↓

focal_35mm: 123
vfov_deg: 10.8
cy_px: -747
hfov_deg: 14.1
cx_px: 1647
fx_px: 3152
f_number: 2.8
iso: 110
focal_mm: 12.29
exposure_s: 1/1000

↑
↓

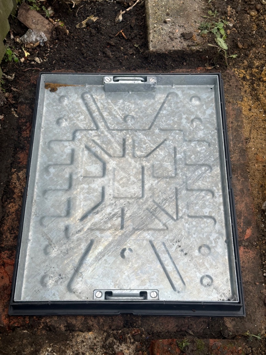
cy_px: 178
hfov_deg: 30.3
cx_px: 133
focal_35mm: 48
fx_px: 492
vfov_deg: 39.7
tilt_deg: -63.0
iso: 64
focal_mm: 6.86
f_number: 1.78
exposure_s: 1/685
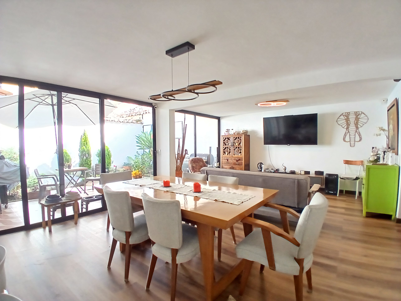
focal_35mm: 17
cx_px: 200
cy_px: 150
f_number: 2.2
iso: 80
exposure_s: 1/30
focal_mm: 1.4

↑

Make an exact copy of the lines above, beginning with the line with "vfov_deg: 39.7" and ending with the line with "focal_mm: 1.4", and keep the pictures out of it.

vfov_deg: 39.7
tilt_deg: -63.0
iso: 64
focal_mm: 6.86
f_number: 1.78
exposure_s: 1/685
focal_35mm: 17
cx_px: 200
cy_px: 150
f_number: 2.2
iso: 80
exposure_s: 1/30
focal_mm: 1.4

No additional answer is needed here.